The continuing delay to Qatar’s Barzan LNG project and a slower than expected start-up for Kuwait’s new refineries have helped keep supply tight at the same time that phosphate consumption seems to be strong, and the threat of Chinese export restrictions is keeping phosphate markets nervous. Chinese sulphur imports have been higher than expected, keeping an already tight market tighter still. On the acid side, high sulphur prices discourage sulphur burning acid production, and strikes and shutdowns in Chile and Canada have helped balance new Chinese smelter acid production. And covid continues to impact upon demand for refined fuels and hence refinery run rates, reducing sulphur availability from that segment of the market.

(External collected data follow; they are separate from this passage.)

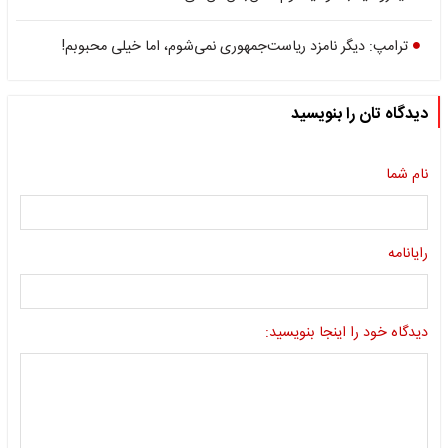
ترامپ: دیگر نامزد ریاست‌جمهوری نمی‌شوم، اما خیلی محبوبم!
دیدگاه تان را بنویسید
نام شما
رایانامه
دیدگاه خود را اینجا بنویسید: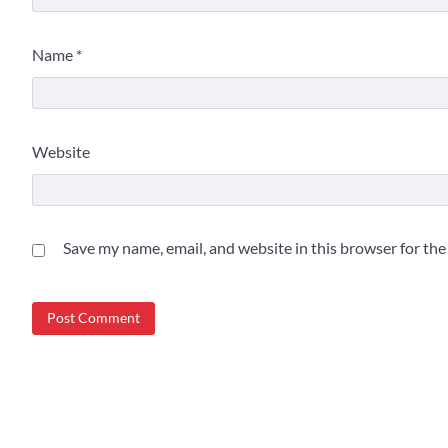
Name
*
Website
Save my name, email, and website in this browser for th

And then there is the start-up of the PT Halmahera Persada Lygend high pressure acid leach (HPAL) plant in Indonesia, which will add up to 300,000 t/a of sulphur demand for nickel production at capacity – whenever that is reached. Although this is no bigger than some of the new phosphate projects that are starting up, it is a sign of one of the major changes that may be happening in sulphur and sulphuric acid markets. It is only the first of several new HPAL plants that are under construction in Indonesia and Australia to feed new nickel sulphate demand for battery production, predominantly in China. The China nickel story used to be based around stainless steel demand, and that encouraged the first wave of HPAL plants in the 1990s and 2000s, part of a wave of acid leaching that swept copper and uranium as well as nickel markets, and added 20 million t/a and more to acid demand. However, on the nickel side they were eventually undercut by nickel pig iron (NPI) production using cheap Indonesian ore, as well as suffering a plethora of technical issues. Now, though, there is something of a perfect storm created by Indonesia’s ban on nickel ore export, a shortage of nickel sulphide deposits encouraging a focus on oxide-based laterite ores, and a rapidly growing need for purer, Class 1 nickel that laterites can find hard to supply, which is driving a huge new concentration of Chinese-funded HPAL projects in Indonesia. Lygend is only the first, and acid demand for nickel production could again rise by several million t/a over the next decade. Indeed, Indonesia’s nickel production, which has risen from 24,000 t/a to 636,000 t/a in just five years, turning it into the world’s second largest nickel producer (after China), is projected to become the world’s largest nickel producer this year, and likely to become dominant in international nickel markets. With smelter acid in fairly short supply, most of the acid requirement for Indonesia is likely to come from sulphur burning acid plants.

This is all for the longer term, however. In the meantime, the global vaccination programme offers the hope that fuels demand will continue to recover, and with it sulphur supply. There are strong signs that this is already happening, and it should eventually feed into sulphur availability and hence prices – especially if one of the Middle East mega-projects also finally starts ramping up. For the time being we seem to be at the top of the rollercoaster, and as we all know, there’s only one way to go from there.